A helpful guide for timing your flight bookings
One of the most popular questions asked of travel experts is: “When is the best time to book a flight?” That answer is a revolving door of conditional circumstances, destinations, and seasonality patterns. But there is another all-important question. When is the best time to book an award flight? That is another tough question with its own loaded answer that depends upon your elite status with the airline, where and when you’re traveling, and in what class of service you’d like to travel.
There are two schools of thought on this subject. One is to book early to grab award seats before anyone else does. But, again, that always depends on the route. Many airlines withhold seats until closer to departure time, when demand for the flight can be better predicted. Some flights might see a flurry of award seats open up at the very last minute; others might see them earlier.
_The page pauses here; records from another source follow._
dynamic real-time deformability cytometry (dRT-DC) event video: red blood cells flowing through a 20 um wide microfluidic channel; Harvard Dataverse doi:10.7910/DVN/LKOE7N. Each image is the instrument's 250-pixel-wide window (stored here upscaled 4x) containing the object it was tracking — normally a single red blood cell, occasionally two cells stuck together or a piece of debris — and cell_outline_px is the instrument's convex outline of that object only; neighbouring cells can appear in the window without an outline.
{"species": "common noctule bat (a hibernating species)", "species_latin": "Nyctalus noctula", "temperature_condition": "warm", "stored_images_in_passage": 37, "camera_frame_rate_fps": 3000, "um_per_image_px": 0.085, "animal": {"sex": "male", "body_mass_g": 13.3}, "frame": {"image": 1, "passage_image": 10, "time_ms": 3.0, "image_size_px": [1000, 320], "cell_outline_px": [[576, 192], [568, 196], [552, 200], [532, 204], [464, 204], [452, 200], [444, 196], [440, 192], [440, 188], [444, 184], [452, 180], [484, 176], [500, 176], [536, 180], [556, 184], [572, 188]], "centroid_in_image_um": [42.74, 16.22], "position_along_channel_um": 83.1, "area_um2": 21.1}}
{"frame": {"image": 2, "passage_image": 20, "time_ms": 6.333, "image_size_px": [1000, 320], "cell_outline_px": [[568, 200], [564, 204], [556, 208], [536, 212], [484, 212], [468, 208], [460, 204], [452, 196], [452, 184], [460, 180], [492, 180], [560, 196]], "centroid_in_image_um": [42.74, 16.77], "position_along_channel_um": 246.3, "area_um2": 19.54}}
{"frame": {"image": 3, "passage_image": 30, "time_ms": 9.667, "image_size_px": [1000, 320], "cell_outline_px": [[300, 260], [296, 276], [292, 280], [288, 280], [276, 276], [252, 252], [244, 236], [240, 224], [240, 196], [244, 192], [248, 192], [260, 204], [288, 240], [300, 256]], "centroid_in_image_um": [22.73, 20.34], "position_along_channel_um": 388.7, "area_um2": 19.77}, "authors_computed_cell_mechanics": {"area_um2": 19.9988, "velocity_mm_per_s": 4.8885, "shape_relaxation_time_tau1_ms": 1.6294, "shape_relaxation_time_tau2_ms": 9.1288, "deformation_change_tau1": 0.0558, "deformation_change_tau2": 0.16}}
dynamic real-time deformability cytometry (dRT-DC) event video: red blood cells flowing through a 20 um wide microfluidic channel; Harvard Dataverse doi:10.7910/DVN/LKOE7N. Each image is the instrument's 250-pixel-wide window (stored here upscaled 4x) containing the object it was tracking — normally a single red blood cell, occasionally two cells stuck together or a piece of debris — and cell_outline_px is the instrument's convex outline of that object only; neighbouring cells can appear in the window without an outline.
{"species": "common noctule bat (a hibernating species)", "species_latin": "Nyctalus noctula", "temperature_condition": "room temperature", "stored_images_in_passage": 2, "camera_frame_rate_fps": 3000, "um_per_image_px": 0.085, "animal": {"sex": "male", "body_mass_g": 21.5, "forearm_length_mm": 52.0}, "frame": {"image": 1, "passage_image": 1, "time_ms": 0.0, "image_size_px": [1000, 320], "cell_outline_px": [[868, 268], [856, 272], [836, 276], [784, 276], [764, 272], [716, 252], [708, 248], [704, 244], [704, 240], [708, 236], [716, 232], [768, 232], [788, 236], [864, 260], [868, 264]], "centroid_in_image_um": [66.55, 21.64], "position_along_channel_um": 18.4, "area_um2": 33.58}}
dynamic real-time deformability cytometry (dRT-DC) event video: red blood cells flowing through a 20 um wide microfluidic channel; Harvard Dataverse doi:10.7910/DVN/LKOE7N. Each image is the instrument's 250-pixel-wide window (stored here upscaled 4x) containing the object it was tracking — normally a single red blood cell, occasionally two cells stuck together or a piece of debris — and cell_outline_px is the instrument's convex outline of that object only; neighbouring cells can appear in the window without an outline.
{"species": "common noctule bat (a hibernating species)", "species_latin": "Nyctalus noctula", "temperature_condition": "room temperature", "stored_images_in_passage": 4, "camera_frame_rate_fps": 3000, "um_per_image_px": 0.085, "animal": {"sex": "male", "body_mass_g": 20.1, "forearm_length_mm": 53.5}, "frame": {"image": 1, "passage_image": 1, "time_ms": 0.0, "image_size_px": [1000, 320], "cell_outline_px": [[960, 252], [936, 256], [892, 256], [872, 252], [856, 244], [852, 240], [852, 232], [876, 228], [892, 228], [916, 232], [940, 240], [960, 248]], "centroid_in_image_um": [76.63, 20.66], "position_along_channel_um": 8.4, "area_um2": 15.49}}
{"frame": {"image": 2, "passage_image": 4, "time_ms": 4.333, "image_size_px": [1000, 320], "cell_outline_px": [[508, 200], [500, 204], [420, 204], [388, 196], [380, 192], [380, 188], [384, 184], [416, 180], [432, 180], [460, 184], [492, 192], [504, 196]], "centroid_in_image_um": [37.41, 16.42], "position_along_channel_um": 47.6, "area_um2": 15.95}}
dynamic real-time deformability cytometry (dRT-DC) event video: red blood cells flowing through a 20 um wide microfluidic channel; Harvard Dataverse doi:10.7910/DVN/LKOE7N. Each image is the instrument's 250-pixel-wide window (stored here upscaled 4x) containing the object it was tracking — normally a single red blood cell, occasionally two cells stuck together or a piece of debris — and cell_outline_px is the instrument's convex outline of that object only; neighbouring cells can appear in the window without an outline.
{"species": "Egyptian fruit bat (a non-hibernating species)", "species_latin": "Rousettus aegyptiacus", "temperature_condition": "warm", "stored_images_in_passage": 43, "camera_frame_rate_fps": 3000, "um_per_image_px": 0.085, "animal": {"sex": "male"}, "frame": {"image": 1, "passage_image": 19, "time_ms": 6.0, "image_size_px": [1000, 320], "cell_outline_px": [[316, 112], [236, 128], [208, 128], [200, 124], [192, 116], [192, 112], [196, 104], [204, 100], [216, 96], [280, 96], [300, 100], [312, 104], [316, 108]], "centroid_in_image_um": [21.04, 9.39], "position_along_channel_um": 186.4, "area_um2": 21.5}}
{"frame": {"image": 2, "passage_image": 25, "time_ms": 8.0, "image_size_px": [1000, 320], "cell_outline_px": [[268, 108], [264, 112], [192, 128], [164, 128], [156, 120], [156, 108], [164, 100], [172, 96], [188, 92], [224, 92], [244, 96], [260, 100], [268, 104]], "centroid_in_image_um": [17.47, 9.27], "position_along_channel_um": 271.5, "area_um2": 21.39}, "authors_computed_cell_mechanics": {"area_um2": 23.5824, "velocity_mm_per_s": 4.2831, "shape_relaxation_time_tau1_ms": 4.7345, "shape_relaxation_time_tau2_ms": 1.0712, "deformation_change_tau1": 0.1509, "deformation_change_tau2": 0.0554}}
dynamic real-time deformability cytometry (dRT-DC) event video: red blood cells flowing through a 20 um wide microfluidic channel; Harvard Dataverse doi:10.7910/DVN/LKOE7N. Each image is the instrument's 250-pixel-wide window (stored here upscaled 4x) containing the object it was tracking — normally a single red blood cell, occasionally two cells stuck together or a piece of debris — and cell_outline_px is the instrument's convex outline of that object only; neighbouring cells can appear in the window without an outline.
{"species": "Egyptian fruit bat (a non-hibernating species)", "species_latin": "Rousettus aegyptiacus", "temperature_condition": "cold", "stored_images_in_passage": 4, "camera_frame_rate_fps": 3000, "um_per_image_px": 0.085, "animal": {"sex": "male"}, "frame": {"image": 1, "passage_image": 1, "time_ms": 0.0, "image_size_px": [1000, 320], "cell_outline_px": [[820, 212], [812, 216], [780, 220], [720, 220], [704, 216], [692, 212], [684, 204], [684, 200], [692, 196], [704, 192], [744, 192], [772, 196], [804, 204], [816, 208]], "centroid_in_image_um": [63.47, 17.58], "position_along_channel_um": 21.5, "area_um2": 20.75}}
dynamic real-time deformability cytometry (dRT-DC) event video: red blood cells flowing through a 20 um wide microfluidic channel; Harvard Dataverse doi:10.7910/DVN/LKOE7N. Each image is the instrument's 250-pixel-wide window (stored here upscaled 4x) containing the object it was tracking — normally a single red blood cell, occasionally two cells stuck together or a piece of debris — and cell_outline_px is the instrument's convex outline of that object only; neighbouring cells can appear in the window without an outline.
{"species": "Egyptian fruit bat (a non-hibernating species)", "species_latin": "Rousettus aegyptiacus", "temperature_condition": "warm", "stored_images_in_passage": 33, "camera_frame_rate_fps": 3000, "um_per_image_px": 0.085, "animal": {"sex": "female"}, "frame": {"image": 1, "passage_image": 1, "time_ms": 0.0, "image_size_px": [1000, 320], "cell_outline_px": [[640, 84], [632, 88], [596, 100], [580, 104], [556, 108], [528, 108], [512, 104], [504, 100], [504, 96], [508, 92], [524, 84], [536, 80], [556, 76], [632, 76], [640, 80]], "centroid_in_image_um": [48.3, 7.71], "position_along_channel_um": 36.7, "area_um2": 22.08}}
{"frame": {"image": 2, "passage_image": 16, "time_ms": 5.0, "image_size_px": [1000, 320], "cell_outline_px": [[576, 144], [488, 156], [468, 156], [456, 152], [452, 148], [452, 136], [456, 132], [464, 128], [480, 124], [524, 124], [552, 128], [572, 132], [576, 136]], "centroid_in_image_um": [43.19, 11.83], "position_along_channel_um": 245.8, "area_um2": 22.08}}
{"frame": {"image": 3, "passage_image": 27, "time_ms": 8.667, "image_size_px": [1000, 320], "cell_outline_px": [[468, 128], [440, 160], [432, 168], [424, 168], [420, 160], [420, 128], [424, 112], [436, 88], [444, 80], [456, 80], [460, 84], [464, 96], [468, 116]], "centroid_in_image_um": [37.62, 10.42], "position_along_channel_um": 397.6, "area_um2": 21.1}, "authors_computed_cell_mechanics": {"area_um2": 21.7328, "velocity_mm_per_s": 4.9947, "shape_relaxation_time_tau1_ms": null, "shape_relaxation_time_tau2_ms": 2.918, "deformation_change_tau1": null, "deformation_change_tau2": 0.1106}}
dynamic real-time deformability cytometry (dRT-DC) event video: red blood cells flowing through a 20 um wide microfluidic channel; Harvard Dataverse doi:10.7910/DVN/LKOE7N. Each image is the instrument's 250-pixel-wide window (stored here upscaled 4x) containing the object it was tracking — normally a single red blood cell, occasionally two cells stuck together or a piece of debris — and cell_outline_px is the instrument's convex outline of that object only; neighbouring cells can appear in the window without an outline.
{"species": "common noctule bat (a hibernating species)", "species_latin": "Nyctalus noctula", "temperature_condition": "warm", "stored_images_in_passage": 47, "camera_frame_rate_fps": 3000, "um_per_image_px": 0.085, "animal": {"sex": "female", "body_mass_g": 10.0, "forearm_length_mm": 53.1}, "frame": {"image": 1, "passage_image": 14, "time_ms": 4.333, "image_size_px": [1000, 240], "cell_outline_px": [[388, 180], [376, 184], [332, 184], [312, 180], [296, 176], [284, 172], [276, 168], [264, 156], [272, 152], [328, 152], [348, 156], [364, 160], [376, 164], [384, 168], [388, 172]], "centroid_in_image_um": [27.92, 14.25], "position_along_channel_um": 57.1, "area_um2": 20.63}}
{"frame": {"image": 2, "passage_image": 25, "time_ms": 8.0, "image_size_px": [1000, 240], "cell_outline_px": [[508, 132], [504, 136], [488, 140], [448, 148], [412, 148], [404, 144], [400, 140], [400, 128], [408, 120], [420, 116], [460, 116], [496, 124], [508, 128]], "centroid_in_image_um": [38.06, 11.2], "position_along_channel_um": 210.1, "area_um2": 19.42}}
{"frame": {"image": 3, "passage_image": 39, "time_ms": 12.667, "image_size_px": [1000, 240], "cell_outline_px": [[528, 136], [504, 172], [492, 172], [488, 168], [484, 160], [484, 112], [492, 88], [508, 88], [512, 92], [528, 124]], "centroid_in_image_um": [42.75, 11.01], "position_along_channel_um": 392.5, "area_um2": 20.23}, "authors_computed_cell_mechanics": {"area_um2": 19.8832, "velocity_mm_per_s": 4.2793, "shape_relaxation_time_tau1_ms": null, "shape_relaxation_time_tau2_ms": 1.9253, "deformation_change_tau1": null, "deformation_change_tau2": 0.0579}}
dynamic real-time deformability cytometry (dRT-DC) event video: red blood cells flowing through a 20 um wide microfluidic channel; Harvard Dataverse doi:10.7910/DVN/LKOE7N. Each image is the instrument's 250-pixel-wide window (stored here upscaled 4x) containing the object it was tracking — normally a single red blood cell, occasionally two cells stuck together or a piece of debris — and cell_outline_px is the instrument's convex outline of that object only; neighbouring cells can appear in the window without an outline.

The frustrating answer? It all depends on many variables, but this handy calendar can serve as a guide for how to best approach optimizing use of your miles for air travel.
T-330 days before travel. This is when airlines typically load flights into the reservation systems so that people can begin booking them. If there are any award seats to be had from the beginning, this is a great chance to nab them. The sweet spot could be for brand-new routes where airlines have little historical data to give them an idea of potential demand, meaning they may be willing to open up more award space to promote the new route.
Between 11 and two months before travel. There may not be much movement during this extra-long period because airlines may still be willing to take the risk that more people will pay for these flights. People typically book flights within 30-90 days before departure. This means that when flights are loaded into the reservations system, they may look empty for months (and even weeks and days) before departure. Travelers seem to be an indecisive bunch and wait later to book a flight, which is why there can be fluctuation in seat assignments and prices closer to departure.
For holiday travel, people are more likely to book flights in advance instead of waiting until the last minute—much more so than the rest of the year. Also, airlines know that flights will be full so it is much harder to find a “saver” award seat at the lowest mileage price during these periods. You can always fork over 200-400 percent more of the price of an award ticket if you absolutely must travel on a particular flight, but this is rarely a good use of your miles.
An excellent tool to use when searching for award travel is Expert Flyer, which allows you to both search award space and set up an email alert when an award seat on your preferred date and flight opens up. This will save you time from checking websites and calling airline reservations numbers constantly.
You’re getting nervous because it’s 30-60 days before the trip. This can be decision time for many people. You’re facing the daunting task of firming up hotel plans at the destination and confirming the exact dates of travel with companions, but also waiting for free seats to open up.
During this window of time, you may start to see some flexibility while airlines make more award seats available. This is a good time to keep checking back for a good deal.
Keep in mind: Airlines love to squeeze every last penny out of a traveler and will begin to start charging fees for booking award travel close to departure. Typically, airlines impose a fee on award flights booked within 21 days of departure, but United took a flyer-unfriendly stance recently and began imposing fees for award travel booked within 60 days of travel using Mileage Plus miles. Many of United’s own elite members are even charged fees, which are typically waived in appreciation for loyalty. Beware the greedy fee.
Three weeks before takeoff. This is when airlines, other than United, start to kick in their greediest of fees. Elite members are typically let off the hook (except at United) when it comes to close-in booking fees, but be sure to know your status level. Delta is the lone holdout that allows you to book award travel at any time prior to travel without penalty with one caveat: no changes or cancelations are permitted 72 hours before departure. This time period, however, is when award seat availability might become more flexible.
Is first class easier to find? The holy grail of redeeming miles is extracting that top value for a premium cabin seat. But because there are fewer of these seats on a plane and they carry a higher profit margin for airlines, they may be harder to obtain in advance.
Airlines like Lufthansa won’t even make them available for redemption via partner Star Alliance programs (like United Mileage Plus) until two weeks before travel. If you’re willing to wait until the last minute, there might be low-hanging fruit waiting for you. But, then again, there might not; it’s all a gamble!
Ask an expert. If you don’t want to bother with the confusion, ask an expert to help you book travel through services like Book Your Award.